This article focuses on sodium and chlorine as salt in the salt mine. To read about hydrogen and its role providing heat and light for planet Earth from the Sun, read Redwood Learn’s Here Comes the Sun – Hydrogen and Helium.
Below is Redwood Learn’s 2020 story about the salt mine based on a 2013 visit.
Nov. 1, 2020 – Don’t worry about running out of salt anytime soon. The United States has at least a 2,500-year supply of the chemical compound that shakes its way to top billions of snacks each year and melts winter ice on roads. That salt supply is located deep underground along a vein that runs from Missouri to Kansas to New Mexico.
The only place the public can descend into the vein is in Hutchinson, Kansas at Strataca, an underground salt museum. The museum is located within an active salt mine owned by the Hutchinson Salt Mine Company. Yearly, about 500,000 tons of salt are mined by the company. The salt is purchased primarily by cities and states to de-ice roads in the winter.
2013 Strataca tour
Redwood Learn toured Strataca in 2013. It’s an out-of-bounds, awesome museum experience 650-feet underground. Hardhats are required. Rescue breathing devices are mandatory gear to be carried at all times but have never been needed. Fear of depths is overcome by 9-foot ceilings, ample lights, and informative, interesting displays. The climate is constantly dry and about 68 degrees Fahrenheit. It’s a bit scary being so deep in the ground but it’s fascinating being surrounded by salt.

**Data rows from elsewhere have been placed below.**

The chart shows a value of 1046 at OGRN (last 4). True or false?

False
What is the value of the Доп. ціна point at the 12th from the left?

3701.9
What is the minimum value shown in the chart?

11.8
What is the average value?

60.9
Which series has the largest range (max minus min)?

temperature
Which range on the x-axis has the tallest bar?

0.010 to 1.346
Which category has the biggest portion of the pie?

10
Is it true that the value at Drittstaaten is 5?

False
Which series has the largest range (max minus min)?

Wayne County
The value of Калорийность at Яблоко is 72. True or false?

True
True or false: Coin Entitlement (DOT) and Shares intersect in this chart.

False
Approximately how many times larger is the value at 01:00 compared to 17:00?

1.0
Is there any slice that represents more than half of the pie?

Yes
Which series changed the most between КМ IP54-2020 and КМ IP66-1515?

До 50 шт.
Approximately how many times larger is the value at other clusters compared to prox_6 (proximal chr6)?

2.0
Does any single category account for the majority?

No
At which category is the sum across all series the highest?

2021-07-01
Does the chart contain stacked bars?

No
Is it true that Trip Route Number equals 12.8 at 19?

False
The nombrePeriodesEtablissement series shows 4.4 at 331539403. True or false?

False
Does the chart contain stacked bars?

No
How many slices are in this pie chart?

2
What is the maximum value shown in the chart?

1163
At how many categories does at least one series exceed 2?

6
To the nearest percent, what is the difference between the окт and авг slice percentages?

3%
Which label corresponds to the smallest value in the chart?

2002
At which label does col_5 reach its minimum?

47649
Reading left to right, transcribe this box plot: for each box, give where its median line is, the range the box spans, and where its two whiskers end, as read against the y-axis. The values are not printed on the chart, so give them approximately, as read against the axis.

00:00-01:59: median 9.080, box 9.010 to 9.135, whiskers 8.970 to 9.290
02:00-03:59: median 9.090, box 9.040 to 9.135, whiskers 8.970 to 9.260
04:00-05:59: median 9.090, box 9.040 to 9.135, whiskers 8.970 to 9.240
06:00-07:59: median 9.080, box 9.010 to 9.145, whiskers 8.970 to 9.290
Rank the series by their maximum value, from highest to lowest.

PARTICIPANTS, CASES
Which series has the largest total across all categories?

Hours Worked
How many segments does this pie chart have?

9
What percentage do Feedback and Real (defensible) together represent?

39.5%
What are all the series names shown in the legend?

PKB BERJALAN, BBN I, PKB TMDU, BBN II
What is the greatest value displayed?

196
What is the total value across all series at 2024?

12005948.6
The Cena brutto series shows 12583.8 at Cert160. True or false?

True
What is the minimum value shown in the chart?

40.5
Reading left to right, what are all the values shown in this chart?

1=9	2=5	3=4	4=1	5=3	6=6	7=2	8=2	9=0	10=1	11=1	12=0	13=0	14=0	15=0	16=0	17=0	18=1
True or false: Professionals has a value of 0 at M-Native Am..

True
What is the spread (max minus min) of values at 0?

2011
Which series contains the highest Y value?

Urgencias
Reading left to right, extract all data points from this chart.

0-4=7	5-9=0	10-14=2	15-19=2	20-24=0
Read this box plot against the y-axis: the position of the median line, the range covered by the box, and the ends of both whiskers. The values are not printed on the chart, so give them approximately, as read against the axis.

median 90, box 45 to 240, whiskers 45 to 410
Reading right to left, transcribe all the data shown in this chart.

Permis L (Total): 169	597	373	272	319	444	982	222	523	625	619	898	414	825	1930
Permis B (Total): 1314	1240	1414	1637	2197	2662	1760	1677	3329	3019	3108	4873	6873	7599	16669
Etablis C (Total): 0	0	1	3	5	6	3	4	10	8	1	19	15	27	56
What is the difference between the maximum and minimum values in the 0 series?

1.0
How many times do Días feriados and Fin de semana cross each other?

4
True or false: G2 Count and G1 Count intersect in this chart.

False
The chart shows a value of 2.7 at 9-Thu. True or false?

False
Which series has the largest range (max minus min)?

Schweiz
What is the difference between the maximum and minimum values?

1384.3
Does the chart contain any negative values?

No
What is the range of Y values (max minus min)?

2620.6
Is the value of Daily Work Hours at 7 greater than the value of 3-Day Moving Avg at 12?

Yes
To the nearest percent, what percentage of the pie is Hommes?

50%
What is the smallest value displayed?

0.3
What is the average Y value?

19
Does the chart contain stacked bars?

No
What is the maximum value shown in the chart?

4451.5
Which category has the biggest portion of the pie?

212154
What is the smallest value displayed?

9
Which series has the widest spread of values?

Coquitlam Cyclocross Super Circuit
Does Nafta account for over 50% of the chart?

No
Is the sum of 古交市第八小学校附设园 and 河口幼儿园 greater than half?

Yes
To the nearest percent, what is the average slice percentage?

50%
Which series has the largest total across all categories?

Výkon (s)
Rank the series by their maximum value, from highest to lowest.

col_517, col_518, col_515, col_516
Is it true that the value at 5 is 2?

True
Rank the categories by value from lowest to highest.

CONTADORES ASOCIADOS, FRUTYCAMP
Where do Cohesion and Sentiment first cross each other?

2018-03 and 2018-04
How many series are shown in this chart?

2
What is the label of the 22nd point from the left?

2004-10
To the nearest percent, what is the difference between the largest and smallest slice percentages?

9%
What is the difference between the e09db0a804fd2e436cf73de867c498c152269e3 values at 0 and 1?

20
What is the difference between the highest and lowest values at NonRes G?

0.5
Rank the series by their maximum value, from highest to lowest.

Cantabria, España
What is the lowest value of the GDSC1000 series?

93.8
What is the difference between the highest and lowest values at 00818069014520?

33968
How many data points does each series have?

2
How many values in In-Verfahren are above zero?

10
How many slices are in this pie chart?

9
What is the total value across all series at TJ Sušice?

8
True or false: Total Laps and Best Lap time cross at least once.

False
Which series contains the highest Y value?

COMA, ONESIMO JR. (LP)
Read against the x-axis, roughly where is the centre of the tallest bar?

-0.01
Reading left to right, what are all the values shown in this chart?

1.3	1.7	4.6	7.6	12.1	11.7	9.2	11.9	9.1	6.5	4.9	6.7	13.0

Ralph Hackler, a retiree, led the tour. “I was looking for something to keep me off the streets and I did one better. I got a job under the streets,” Ralph said as he smiled.

salt and a chunk of salt. (Photo: Redwood Learn)
Ralph explained that salt was formed during the Permian Period, which ended about 250 million years ago. What is now Kansas was part of a super-continent known as “Pangaea.” Pangaea was located close to the equator and covered by a salty sea. As continents moved apart and water evaporated, a layer of salt was left deep in the ground. Eighty feet of seawater needs to evaporate to make one foot of salt.
The salt deposit that forms the salt “vein” located under Hutchinson is about 400-feet deep. At the location of the museum 650-feet underground, salt is found 300-feet above and 80-feet below. The area chosen to mine is comprised of about 95 percent salt.
In 1959 as the Cold War was really heating up, the Underground Vaults and Storage Company leased space from the salt mine to store valuable materials. The mine’s dry air and constant temperature as well as the safety of being 650-feet underground made it an ideal storage location. Today there are 88 rooms filled with all types of valuables. Many are from Hollywood, including a Batman costume worn by George Clooney and the Superman costume from the 2006 “Superman Returns” movie.

(Photo: Redwood Learn)
Visitors can board a tram to tour the salt mine. At one point, flashlights are turned off so visitors experience total darkness.
It’s a good thing sodium and chloride are best friends forever. And it’s a great thing there is an ample supply of the chemical compound that is used daily in millions of kitchens!
REVIEW QUESTIONS
1. Where is the large salt “vein” in the United States?
2. When was the salt deposited there?
3. How many years of a salt supply does the United States have?
4. How deep in the ground (in feet) is the Strataca Underground Salt Museum?
INQUIRY QUESTIONS
1. Why is a salt mine the perfect place to store items with high value, such as movie costumes?
2. Why are sodium and chlorine BFF – Best Friends Forever?